I've read that while special relativity was "in the air," so that someone else would have come up with it, general relativity was so theoretical, and so austere, that it might have taken another century for others to piece together all the clues (which came later) and produce that theory. But I'll leave this to those who know more than I do.
"I've read that while special relativity was "in the air," so that someone else would have come up with it, general relativity was so theoretical, and so austere, that it might have taken another century for others to piece together all the clues (which came later) and produce that theory."
You've got it backwards.
General relativity was Einstein's attempt to "unify" Special Relativity with Newtonian mechanics, especially universal gravitation.
In fact, Special Relativity purposefully and obviously ignored gravity -- so there is nothing surprising about Einstein addressing it in a later effort. If he hadn't somebody else would have tried to.

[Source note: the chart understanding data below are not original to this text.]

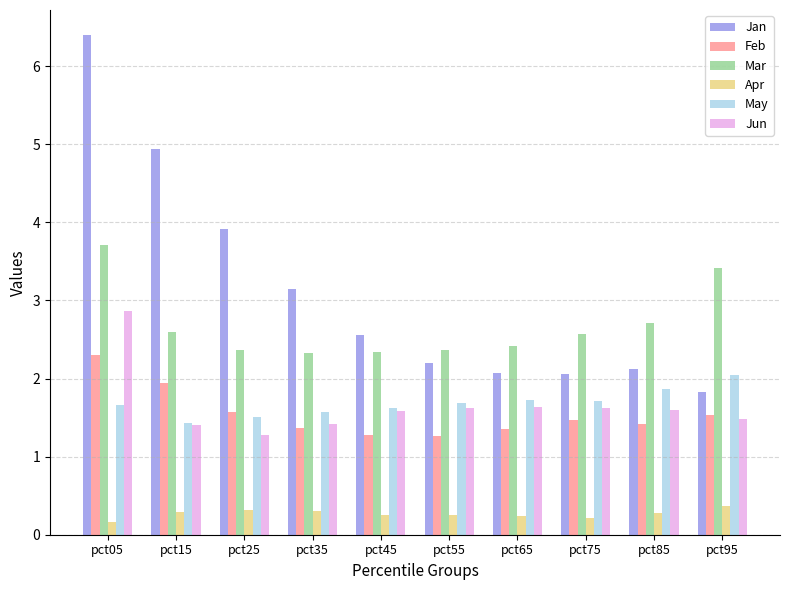

The Jan series shows 5.5 at pct35. True or false?

False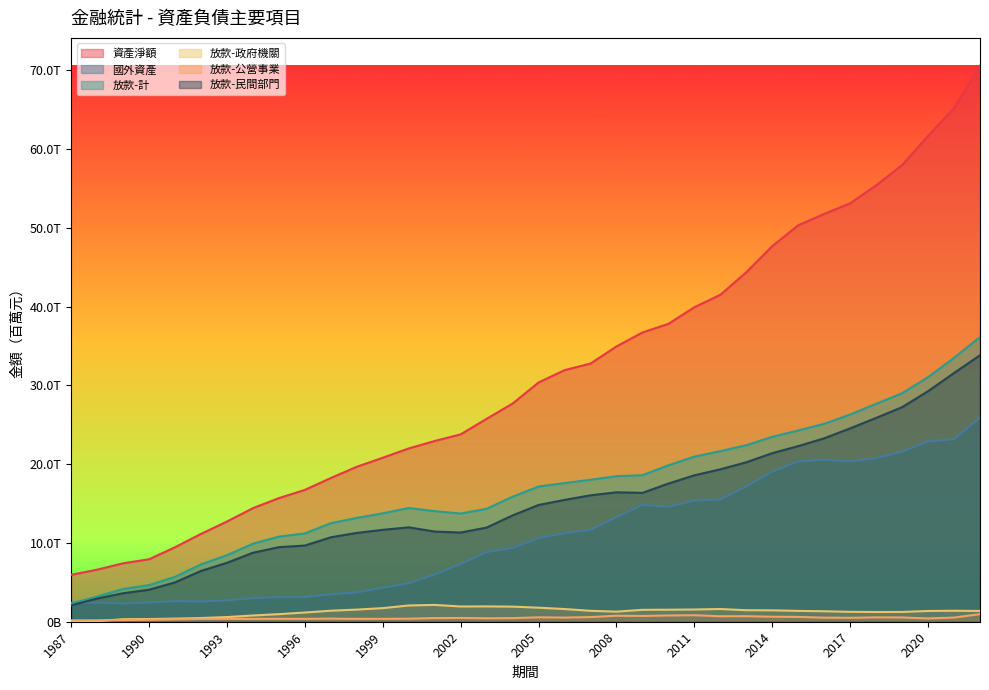

At which label does 資產淨額 first exceed 30365629?

2006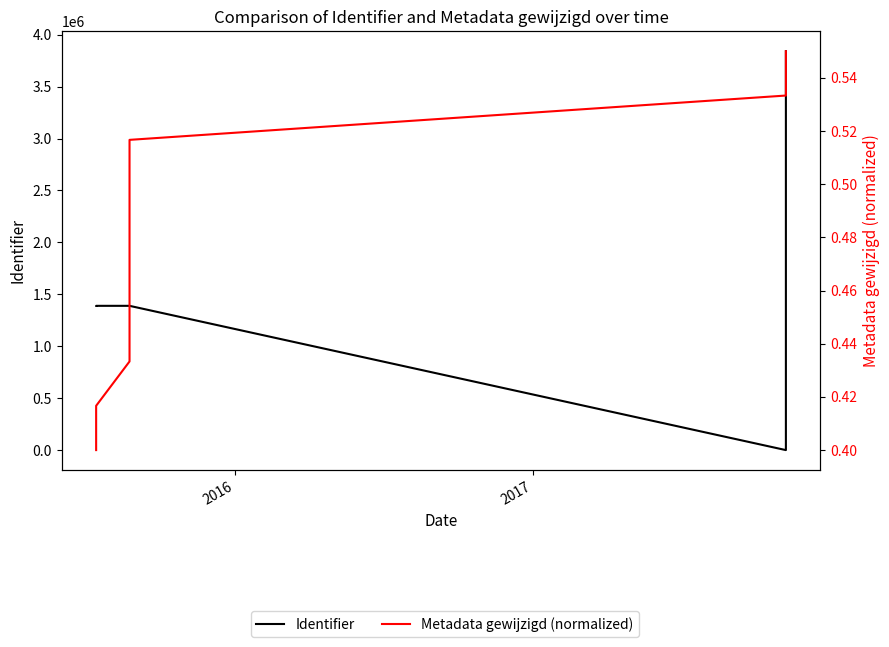

The Metadata gewijzigd (normalized) series shows 0.9 at 9. True or false?

False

Special Relativity was far more out of left field. But of course it didn't arise fullblown out of nowhere (cf. Maxwell's equations, etc.).
IIRC that Hilbert had independently developed many of the same insights when Einstein published his Theory of Special Relativity. The may have even been some collaboration between the two before SR was published.
In Gravitation by Misner, Thorne, and Wheeler, (IIRC), there is speculation that Riemann might have come up with relativity (he died in 1866 at age 40, two years after Maxwell published his equations). He did, after all, develop the geometry needed by Einstein.